La mostra prenderà il via il 29 aprile a Novara, per poi proseguire a giugno, con una selezione di opere, a Villa Gippini (Orta San Giulio) e raccoglierà gli ultimi trent’anni di lavoro dell’artista, attraverso un cammino che non vuole essere cronologico, bensì tematico e iconografico.
Il percorso, a Novara come ad Orta, partirà dalle grandi sculture in acciaio corten e stagno, che sono un segno identificativo del lavoro dell’artista.
Sergio Floriani, Srotolare (bozzetto), 2001, ferro e stagno, 40 x 75 x 30 cm
Crediti fotografici: Graziano Piola
Nelle 11 sale del primo piano dello storico castello Visconteo-Sforzesco, saranno collocate un centinaio di sculture: da Divido per otto (2003) al Totem (2015) dove il frammento si alterna alla leggerezza e alla trasparenza; dai Signum (2009) ai Cerchi d’acqua, due serie in cui le parole (nei primi) e il colore (nei secondi) tracciano un nuovo alfabeto di lettere e di forme, passando per i colorati rilievi di ultima generazione, piccole e grandi tavole sulle quali il colore si distende senza sfumature e le sagome che vi affiorano, lontane sorelle delle prime impronte digitali, maculano la superficie trasformandola in materia cosmica. Il tema più ricorrente è il rapporto che s’instaura tra la forma e lo spazio, e nelle ultime opere questa correlazione è sottolineata dalla presenza o dall’assenza delle cornici: nel primo caso una cornice dorata, spesso d’epoca, segna il perimetro e contiene il colore, ma al contempo lo impreziosisce, lo “storicizza” e lo concentra, donandogli forza e misticismo; nel secondo caso, con la soppressione del bordo ligneo il colore ritorna libero di dilatarsi e di fondersi con lo spazio circostante, in una dimensione che è quasi filosofica.
Sergio Floriani, Cerchio d’acqua rosso, 1987, olio su tavola, Ø 132 cm
Crediti fotografici: Fortunato Vanini
Nelle sale di Villa Gippini verranno invece collocate alcune delle opere più significative, in armonia con l’architettura del palazzo, con la luce e con il colore del lago, quel lago che è stato d’ispirazione anche per Antonio Calderara, un artista che Floriani ha sempre ammirato e i cui consigli lo hanno convinto a votarsi definitivamente all’arte.

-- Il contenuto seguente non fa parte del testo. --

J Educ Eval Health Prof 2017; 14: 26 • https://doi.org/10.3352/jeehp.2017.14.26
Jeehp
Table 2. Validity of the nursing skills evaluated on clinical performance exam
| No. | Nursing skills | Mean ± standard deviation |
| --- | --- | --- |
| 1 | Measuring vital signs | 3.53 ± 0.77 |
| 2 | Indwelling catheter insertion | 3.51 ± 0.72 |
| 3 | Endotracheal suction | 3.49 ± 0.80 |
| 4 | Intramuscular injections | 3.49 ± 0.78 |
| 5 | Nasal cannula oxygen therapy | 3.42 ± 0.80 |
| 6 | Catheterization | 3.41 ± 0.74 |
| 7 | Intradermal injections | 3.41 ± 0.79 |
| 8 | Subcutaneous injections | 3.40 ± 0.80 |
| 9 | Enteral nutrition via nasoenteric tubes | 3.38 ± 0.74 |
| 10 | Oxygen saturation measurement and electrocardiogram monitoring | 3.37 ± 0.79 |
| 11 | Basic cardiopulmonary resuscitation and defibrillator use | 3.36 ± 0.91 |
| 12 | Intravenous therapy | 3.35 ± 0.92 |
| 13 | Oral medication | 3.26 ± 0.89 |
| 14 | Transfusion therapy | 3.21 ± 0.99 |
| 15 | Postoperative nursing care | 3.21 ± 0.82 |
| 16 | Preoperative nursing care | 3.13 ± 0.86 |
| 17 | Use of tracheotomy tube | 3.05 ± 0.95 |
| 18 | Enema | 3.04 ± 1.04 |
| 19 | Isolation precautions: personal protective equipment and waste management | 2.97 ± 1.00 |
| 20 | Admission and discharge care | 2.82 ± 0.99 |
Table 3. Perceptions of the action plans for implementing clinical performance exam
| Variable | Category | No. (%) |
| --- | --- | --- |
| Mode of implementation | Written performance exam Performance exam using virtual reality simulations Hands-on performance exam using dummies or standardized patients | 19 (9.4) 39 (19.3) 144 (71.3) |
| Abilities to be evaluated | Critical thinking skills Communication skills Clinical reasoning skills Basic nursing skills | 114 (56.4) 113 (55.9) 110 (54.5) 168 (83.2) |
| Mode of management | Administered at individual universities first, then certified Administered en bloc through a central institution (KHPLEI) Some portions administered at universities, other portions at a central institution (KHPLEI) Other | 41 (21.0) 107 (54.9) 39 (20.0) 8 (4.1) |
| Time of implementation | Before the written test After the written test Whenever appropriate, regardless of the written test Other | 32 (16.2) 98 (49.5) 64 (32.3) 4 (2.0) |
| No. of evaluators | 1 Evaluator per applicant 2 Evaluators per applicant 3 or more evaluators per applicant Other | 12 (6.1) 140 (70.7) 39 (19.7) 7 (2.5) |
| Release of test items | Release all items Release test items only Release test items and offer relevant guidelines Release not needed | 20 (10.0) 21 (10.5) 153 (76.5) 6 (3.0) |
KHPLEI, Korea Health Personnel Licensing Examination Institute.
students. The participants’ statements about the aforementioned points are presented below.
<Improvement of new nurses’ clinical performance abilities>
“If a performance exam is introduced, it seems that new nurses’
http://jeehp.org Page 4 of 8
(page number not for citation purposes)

La mostra “TRACCE” di Sergio Floriani è sostenuta e promossa dalla Fondazione Cavaliere del Lavoro Alberto Giacomini, impegnata nella tutela, valorizzazione e diffusione della sensibilità artistica e culturale, sia a livello locale, essendo profondamente legata al territorio del lago d’Orta, che nazionale e internazionale.
La mission della Fondazione consiste nell’ideazione, promozione e divulgazione di temi, iniziative e importanti eventi culturali con la finalità di unire i valori dell’Arte a quelli dell’Ecosostenibilità.
La mostra ha il patrocinio della Provincia di Novara e dell’Agenzia Turistica Locale Terre dell’Alto Piemonte – Sede di Novara.
La mostra sarà accompagnata da un catalogo che illustrerà tutte le opere esposte e da un testo critico firmato dalla curatrice.